Willichs Seniorenbeirat startet mit klarem Ziel: mehr Mitsprache für Ältere
Elias LehmannWillichs Seniorenbeirat startet mit klarem Ziel: mehr Mitsprache für Ältere
Willichs neuer Seniorenbeirat hat mit klarem Auftrag die Arbeit aufgenommen: die Stimmen älterer Bürgerinnen und Bürger stärker Gehör zu verschaffen. Die aus zwölf gewählten Mitgliedern bestehende Gruppe traf sich im März 2026 erstmals offiziell mit Bürgermeister Christian Pakusch. Ihr Motto "Seniorenpower für Willich – Mitmachen statt Zurücklehnen" unterstreicht einen aktiven Ansatz für lokales Engagement.
Der Beirat wurde nach den Wahlen im Herbst 2025 gegründet, gefolgt von einer konstituierenden Sitzung im Dezember.

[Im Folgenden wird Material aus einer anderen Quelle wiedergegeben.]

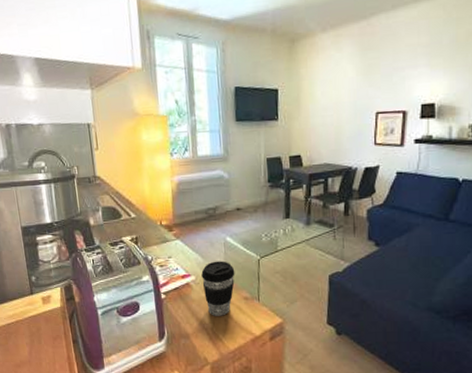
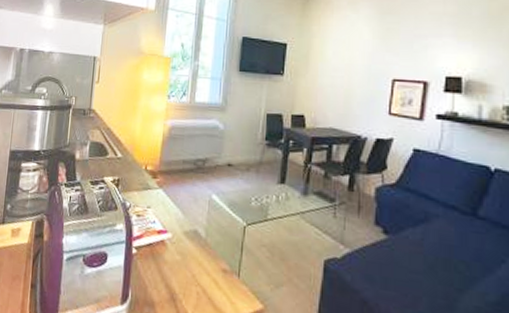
coffee cup: present [201,261,235,316] -> none [178,219,217,288]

Bis Februar stand dann der Vorstand fest – der Weg für formelle Gespräche mit dem Bürgermeister war geebnet. Die Schwerpunkte reichen von Soziales über Kultur bis hin zu Freizeit und Unterhaltung, wobei eine Zusammenarbeit mit bestehenden lokalen Organisationen geplant ist.
Bürgermeister Pakusch begrüßte den Beirat als wertvollen Partner in öffentlichen Diskussionen. Beide Seiten vereinbarten eine offene Kommunikation, um sicherzustellen, dass die Anliegen der Senioren in Entscheidungsprozessen berücksichtigt werden. Der Beirat nimmt zudem an Ausschusssitzungen teil, etwa im Sozialausschuss, um die Interessen der rund 18.000 älteren Willicherinnen und Willicher direkt zu vertreten.

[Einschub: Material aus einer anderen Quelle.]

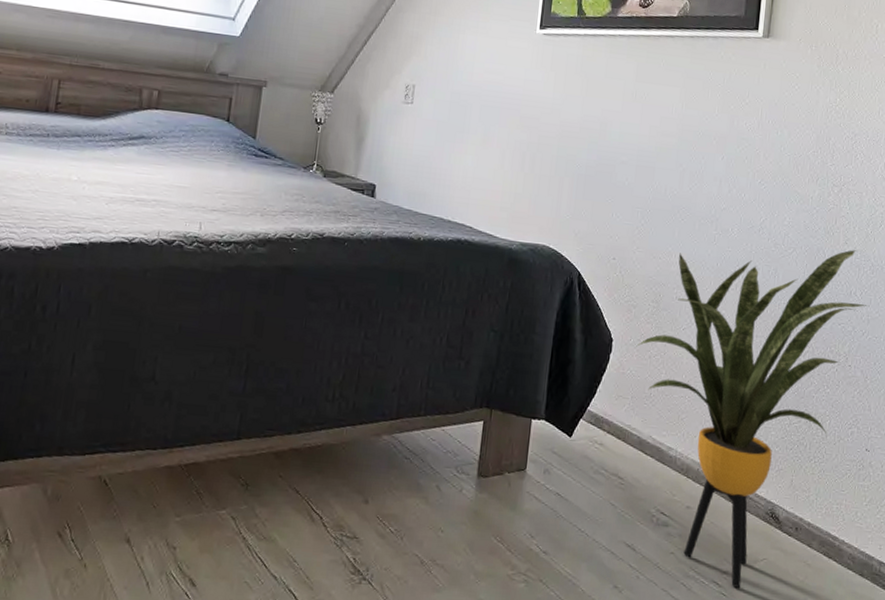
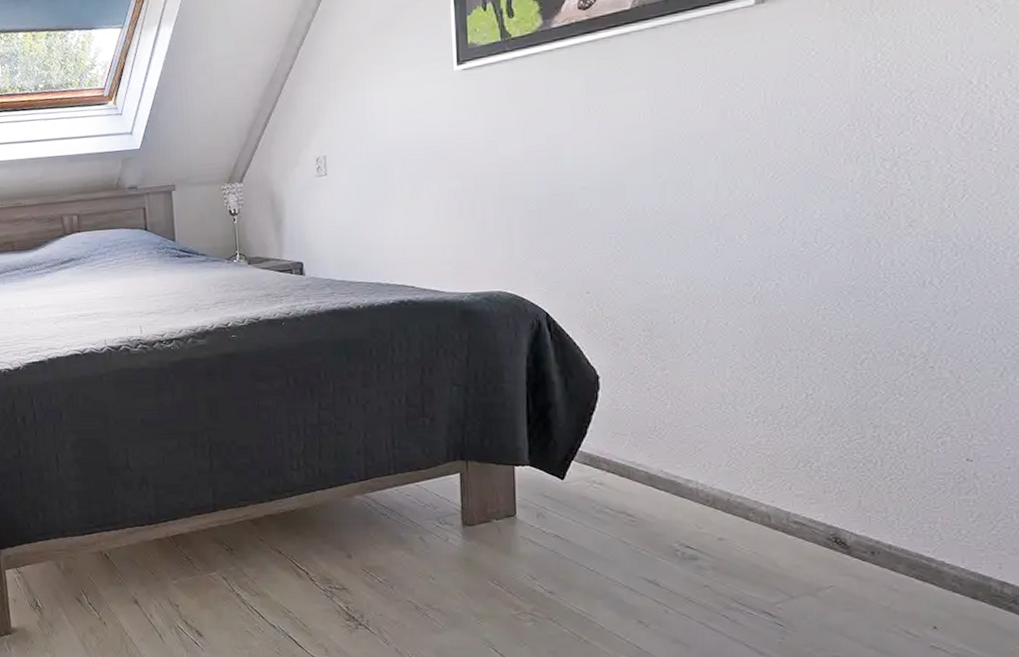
house plant: present [637,250,869,588] -> none [631,231,954,617]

Obwohl genaue Zahlen fehlen, will die Gruppe mehr Senioren motivieren, sich am Gemeinschaftsleben zu beteiligen. Ihre Arbeit basiert auf der Überzeugung, dass aktives Mitwirken die Verbindungen zwischen den Generationen stärkt.
Das erste Treffen mit dem Bürgermeister markiert den Beginn eines strukturierten Dialogs. Regelmäßige Austausche sollen künftig die Politik für Willichs ältere Bevölkerung prägen. Mit einem Platz an den Ausschusstischen und einer direkten Schnittstelle zur Kommunalverwaltung ist der Beirat in der Lage, spürbare Veränderungen anzustoßen.